» **EXERCISE TEXT**
========================================================================
Plan a random act of kindness. Leave a happy note for someone to find.

What can you write that will make them smile?

Pause for thought

Gratitude and attitude are not challenges; they are choices. Robert Braathe

With best wishes for an enjoyable bank holiday weekend!

Emma and William

The Friday Feeling

We will lead this week's Celebration Assembly on Monday morning. You can access this via the STGConnected page on the school website.

From James Wilkinson:

We are looking for you to submit recordings of yourselves playing your instruments for our weekly concerts on Thursday nights at 5pm. We look forward to hearing you all!

In the meantime, here are two links to short YouTube videos of different pairs of brothers who have recorded themselves playing their instruments. Very different music on each, but both family members enjoying making music together. We look forward to hearing you next week!

This week STG children have been taking advantage of their daily exercise to explore the wonderful area we are so lucky to live in.

STG children demonstrate kindness to others in so many different ways. One of these is by keeping in touch with grandparents and other members of the family who have found themselves isolated and lonely. Several children read to their grandparents and Felix F played the piano to his grandfather in a care home.

Kindness has extended into helping around the home and in the garden. Once again, baking cakes and biscuits has been popular, but many children have tried their hand at sowing seeds and gardening tasks as well.

There have been many individual acts of kindness, including preparing family meals, disinfecting around the home, giving a wendy house to a young neighbour, making cards for elderly neighbours, making a poster for a disabled friend, raising money for the NHS and helping with younger brothers and sisters.

There have been some very impressive Lego projects, including models representing WWII warfare - very appropriate this week.

It has been great to see how everyone has adapted to home schooling - you are all clearly working hard...

and producing some very good work!

Once again, you have sent in some beautiful works of art including 'stained glass' windows for RS.

You have produced some wonderfully colourful sunset pictures.

Year 2 children were inspired by Picasso - these are just three of the many wonderful pictures sent to connected@stgwindsor.

It's the time of the year for both painting and planting sunflowers too!

Thank you so much for all the photos - do keep sending them in and we'll try and include some of yours next week!

Whole School Singing - message from Mr Wilkinson

Following the huge number of choirs and other musical groups that have put together ‘virtual’ tracks, we thought it would be great to get the STGConnected community singing! The first piece we’d like to do is a simple, but really catchy tune called, ‘Deep down in my soul’. Highly apt with the words ‘I know that one day I’ll be free’, this Gospel chant will have you clicking your fingers and singing all day. Follow the 'how to' videos on the STGConnected page of the website and then get recording!

Podcast with Mr Wilson

Mr Wilson speaks to guest speaker, Jane Dawson. Click here to listen.

Free e-Book - message from Ms Pickering

The free e-book offered by BookLife this week is part of the Super Stats series, and is yours to download and keep. If you have every wondered which dinosaur had the most teeth, or which planet is the biggest, how tall the tallest building is, or where you can find the largest crater on Earth, Super Stats takes you around the world and beyond, ranking the stats so that you know the facts. Click here to visit the BookLife website.

Quick Quiz

The answers to last week's quiz in order were: 1. Wassily Kandinsky (Squares with Geometric Circles); Vincent Van Gogh (The Starry Night); Salvador Dali (The Persistence of Memory); Roy Lichtenstein (Whaam!); Paul Klee (Senecio); Leonardo da Vinci (The Last Supper); Henri Rousseau (Tropical Forest with Monkeys); Claude Monet (Waterlilies); Piet Mondrian (Composition with Red, Yellow and Blue).

This week's quiz is based on World Book Day costumes in the Pre-Prep. Answers next week.

Wishing the following pupils a very...

Arthur G, Harry D, Freddie J, James C, Sebastien H and Zeph K all have their birthdays in the coming week.
========================================================================
» **SOURCE MATERIAL**
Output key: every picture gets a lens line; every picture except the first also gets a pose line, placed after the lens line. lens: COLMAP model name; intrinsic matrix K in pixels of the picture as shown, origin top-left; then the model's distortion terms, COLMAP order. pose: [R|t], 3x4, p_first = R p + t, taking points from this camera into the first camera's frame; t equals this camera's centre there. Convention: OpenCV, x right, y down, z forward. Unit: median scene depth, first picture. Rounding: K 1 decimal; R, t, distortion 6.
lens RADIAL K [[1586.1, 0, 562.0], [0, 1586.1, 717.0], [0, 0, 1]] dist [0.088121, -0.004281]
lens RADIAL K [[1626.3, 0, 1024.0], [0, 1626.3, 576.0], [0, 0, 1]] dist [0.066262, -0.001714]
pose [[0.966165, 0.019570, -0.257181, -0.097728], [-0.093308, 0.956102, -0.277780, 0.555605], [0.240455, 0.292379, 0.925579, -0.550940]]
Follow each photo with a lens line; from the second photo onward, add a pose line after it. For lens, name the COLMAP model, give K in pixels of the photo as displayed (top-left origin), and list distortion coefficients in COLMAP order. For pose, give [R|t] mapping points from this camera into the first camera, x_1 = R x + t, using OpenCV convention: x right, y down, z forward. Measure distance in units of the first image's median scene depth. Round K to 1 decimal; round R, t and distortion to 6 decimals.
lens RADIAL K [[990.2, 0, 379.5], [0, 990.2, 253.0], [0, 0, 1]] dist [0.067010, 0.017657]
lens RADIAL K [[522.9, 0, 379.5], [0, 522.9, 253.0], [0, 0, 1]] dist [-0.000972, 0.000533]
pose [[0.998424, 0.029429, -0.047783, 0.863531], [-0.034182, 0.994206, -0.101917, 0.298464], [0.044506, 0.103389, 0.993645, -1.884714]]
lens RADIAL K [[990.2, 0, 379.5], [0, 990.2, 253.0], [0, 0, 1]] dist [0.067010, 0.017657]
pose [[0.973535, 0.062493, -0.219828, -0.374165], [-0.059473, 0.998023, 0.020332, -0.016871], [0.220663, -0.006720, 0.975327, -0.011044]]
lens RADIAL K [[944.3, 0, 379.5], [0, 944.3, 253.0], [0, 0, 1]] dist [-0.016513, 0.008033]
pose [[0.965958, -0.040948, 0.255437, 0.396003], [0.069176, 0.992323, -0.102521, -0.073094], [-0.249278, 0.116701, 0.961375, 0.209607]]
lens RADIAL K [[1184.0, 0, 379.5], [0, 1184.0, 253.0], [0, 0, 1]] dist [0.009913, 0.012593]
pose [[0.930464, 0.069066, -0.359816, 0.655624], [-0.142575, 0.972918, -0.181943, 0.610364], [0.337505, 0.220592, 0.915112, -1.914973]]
========================================================================
» **TASK SET**
a. Copy the passage of the school newsletter above from "We are looking" to "a care home.".
b. In the school newsletter above, why is the song "Deep down in my soul" described as highly apt?
c. What did Felix F do for his grandfather, according to the school newsletter above?

» **SOLUTIONS BELOW**
a.
We are looking for you to submit recordings of yourselves playing your instruments for our weekly concerts on Thursday nights at 5pm. We look forward to hearing you all!

In the meantime, here are two links to short YouTube videos of different pairs of brothers who have recorded themselves playing their instruments. Very different music on each, but both family members enjoying making music together. We look forward to hearing you next week!

This week STG children have been taking advantage of their daily exercise to explore the wonderful area we are so lucky to live in.

STG children demonstrate kindness to others in so many different ways. One of these is by keeping in touch with grandparents and other members of the family who have found themselves isolated and lonely. Several children read to their grandparents and Felix F played the piano to his grandfather in a care home.

b. The newsletter calls it highly apt because it contains the words "I know that one day I'll be free."

c. He played the piano to his grandfather in a care home.